The Common Denominator: A Postgraduate Conference in Mathematics and Culture

Leipzig University, 2014

  • Confirmed Keynote Speakers: Prof Robin Wilson (University of Oxford, Society for the History of Mathematics) and Prof Michele Emmer (Sapenzia University of Rome)

Organised by members and PhD students of the Institute for British Studies of Leipzig University, the aim of this three-day interdisciplinary conference (20-22 March 2014) is to bring together researchers from diverse academic and professional disciplines. By establishing mathematics as the common denominator between the individual panels, the links between mathematics and cultural studies are brought into focus. The conference will explore the reception and representation of mathematical concepts across such diverse fields as popular culture, literature, linguistics and didactics.

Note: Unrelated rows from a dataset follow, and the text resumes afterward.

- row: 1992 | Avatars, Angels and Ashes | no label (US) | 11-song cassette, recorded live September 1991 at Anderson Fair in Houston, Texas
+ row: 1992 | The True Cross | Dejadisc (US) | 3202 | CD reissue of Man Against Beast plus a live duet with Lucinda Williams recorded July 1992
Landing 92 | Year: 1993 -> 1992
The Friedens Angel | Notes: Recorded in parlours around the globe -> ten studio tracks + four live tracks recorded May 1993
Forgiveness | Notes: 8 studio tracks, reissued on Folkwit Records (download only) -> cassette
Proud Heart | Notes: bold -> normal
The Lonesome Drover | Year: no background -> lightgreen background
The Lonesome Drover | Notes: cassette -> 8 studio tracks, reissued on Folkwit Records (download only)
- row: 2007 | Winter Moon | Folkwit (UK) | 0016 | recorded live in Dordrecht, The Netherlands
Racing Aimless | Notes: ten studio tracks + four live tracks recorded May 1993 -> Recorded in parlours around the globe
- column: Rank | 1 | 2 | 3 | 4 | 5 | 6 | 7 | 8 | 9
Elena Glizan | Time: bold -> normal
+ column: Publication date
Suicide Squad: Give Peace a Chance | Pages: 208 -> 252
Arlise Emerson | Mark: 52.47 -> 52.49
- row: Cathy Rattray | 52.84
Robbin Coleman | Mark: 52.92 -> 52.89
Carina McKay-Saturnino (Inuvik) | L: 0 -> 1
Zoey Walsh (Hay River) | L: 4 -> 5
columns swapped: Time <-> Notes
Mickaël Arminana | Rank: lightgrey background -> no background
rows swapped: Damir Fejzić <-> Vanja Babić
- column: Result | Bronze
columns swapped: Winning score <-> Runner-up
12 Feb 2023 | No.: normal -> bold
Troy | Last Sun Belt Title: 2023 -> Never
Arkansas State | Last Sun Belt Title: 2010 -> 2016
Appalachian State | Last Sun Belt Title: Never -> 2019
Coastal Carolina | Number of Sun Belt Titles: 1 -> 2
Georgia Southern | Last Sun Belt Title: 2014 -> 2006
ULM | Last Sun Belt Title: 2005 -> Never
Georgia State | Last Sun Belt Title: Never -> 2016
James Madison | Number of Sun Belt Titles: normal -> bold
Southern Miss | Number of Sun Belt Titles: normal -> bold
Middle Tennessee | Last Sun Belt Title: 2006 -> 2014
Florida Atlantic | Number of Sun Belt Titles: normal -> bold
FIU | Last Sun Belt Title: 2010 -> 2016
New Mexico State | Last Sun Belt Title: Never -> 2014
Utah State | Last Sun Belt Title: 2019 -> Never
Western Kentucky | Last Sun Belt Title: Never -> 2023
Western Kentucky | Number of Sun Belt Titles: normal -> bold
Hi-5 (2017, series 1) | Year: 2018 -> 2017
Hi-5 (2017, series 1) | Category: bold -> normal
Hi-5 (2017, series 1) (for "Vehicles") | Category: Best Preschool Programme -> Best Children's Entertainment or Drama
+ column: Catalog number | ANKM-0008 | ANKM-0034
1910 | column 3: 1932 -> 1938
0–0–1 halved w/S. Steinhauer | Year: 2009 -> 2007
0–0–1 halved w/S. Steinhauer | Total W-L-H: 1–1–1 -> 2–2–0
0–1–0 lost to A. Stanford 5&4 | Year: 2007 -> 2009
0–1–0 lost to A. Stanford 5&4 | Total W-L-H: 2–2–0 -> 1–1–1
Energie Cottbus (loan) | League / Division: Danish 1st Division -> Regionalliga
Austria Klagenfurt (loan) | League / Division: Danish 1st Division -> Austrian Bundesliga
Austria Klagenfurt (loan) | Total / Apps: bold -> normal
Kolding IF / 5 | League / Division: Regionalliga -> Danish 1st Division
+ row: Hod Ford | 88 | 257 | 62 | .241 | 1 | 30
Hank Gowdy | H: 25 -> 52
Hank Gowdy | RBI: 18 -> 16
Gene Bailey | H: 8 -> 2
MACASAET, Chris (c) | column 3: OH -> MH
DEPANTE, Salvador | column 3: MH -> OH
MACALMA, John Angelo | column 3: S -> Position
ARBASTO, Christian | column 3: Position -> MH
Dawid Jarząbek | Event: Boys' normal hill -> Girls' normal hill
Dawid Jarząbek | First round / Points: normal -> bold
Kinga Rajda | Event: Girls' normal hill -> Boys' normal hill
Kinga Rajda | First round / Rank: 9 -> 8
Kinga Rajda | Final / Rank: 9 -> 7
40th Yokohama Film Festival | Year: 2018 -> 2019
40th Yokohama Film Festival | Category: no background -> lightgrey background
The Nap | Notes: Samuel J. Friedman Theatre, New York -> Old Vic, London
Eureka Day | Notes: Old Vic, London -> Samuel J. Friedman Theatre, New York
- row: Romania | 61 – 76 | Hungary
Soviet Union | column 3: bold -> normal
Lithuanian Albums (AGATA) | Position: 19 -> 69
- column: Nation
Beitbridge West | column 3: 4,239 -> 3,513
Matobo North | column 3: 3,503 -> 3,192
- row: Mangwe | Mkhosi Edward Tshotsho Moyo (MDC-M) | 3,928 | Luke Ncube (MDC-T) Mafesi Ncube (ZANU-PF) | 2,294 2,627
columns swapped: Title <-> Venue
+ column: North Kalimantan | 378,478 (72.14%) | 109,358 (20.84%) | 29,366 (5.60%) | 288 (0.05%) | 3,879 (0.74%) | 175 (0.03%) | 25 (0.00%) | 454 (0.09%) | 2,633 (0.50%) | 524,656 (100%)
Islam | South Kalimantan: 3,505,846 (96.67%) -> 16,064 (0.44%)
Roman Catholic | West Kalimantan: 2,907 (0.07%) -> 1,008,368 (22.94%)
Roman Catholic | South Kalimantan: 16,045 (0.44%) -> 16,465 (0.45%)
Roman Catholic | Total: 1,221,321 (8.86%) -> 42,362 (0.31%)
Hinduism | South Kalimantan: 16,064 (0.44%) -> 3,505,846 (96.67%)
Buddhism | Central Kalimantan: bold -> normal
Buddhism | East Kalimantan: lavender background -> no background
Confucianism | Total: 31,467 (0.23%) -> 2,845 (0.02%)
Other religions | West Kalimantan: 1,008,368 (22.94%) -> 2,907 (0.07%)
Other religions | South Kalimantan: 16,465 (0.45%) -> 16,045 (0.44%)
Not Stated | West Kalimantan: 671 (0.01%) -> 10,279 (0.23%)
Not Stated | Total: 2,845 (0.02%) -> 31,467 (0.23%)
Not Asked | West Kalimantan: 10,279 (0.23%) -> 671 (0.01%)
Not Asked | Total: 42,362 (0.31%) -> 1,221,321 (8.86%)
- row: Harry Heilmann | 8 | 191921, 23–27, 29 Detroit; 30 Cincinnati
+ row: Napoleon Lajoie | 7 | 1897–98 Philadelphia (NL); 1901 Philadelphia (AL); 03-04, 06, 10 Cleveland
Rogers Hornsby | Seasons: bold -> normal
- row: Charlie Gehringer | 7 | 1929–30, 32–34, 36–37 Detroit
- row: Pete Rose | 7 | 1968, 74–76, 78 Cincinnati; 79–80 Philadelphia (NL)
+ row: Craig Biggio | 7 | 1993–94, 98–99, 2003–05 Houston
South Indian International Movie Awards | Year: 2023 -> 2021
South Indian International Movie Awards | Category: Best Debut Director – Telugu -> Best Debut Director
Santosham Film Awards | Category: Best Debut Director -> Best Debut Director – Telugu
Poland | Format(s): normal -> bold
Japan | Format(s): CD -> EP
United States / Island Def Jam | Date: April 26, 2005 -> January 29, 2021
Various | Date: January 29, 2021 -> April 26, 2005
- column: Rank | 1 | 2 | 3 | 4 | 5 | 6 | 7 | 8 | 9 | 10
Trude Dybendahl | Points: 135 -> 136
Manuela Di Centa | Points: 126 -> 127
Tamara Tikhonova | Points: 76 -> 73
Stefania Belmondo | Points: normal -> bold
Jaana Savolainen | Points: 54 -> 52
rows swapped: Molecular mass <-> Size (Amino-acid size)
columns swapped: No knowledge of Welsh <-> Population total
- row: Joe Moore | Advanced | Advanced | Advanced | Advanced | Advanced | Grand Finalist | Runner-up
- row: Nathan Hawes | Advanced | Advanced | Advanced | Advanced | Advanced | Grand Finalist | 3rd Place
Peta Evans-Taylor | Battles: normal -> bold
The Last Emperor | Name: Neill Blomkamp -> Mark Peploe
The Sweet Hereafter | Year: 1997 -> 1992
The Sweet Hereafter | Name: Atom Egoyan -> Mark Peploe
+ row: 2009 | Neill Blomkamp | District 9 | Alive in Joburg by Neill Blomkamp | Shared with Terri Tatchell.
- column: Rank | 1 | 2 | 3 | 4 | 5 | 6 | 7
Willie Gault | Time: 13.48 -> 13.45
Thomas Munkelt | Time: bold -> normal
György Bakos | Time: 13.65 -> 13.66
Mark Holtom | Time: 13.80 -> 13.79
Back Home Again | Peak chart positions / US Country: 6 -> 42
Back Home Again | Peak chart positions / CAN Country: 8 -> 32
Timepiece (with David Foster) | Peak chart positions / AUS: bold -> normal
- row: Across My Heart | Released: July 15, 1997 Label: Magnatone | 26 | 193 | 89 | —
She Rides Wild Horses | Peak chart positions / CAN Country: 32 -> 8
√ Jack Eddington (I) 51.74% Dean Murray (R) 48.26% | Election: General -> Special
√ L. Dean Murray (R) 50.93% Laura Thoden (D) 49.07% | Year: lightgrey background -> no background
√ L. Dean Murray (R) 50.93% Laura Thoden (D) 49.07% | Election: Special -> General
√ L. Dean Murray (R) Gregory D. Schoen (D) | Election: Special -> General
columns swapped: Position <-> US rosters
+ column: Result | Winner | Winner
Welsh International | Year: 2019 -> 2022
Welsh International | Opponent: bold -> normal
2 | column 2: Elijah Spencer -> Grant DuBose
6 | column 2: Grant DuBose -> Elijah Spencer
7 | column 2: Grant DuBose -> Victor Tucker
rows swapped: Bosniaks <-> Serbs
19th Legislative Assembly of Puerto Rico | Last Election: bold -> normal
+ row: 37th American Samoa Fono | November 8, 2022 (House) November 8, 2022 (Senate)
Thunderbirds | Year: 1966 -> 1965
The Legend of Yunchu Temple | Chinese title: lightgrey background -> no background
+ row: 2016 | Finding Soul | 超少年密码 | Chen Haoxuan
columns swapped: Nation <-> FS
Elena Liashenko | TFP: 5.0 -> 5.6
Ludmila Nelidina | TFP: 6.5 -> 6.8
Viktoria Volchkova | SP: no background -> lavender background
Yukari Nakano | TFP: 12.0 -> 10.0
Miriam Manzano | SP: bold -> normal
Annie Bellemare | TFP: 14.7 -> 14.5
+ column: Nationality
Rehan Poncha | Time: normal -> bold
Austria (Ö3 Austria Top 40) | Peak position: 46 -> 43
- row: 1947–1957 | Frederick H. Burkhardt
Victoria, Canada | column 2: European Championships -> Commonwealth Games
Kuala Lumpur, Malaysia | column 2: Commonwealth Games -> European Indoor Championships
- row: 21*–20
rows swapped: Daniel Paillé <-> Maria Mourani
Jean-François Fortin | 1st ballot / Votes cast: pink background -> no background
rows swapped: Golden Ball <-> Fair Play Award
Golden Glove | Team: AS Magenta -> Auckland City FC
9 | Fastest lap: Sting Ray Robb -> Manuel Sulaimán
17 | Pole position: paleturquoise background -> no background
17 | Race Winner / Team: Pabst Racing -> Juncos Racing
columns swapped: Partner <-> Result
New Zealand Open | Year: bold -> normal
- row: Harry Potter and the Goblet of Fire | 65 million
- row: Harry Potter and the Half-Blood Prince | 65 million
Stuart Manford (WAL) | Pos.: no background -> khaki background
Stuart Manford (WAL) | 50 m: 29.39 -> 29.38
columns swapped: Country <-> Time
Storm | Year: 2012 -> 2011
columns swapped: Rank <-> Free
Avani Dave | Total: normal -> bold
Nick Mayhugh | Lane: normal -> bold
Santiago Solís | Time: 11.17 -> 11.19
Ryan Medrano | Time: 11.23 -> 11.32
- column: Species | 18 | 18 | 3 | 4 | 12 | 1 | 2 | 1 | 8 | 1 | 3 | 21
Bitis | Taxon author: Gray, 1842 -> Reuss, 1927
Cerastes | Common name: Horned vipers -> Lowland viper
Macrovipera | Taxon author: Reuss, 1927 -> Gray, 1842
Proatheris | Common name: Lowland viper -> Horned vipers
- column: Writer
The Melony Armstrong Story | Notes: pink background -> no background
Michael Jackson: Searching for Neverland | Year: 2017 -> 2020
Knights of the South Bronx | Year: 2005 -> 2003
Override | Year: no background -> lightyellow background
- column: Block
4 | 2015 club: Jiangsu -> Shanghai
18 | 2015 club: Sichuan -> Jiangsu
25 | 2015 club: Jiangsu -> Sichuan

Gothic:  Culture, Subculture, Counterculture

St. Mary’s University College & Strawberry Hill House, Twickenham, 2013

  • Keynote-Speakers: Michael Snodin, Prof John Bowen, Prof Avril Horner, Prof Allan Simmons

An international, multidisciplinary two-day conference exploring cultural representations of the Gothic, in literature, film, architecture and more, held in Horace Walpole’s Gothic Castle, Strawberry Hill, in Twickenham.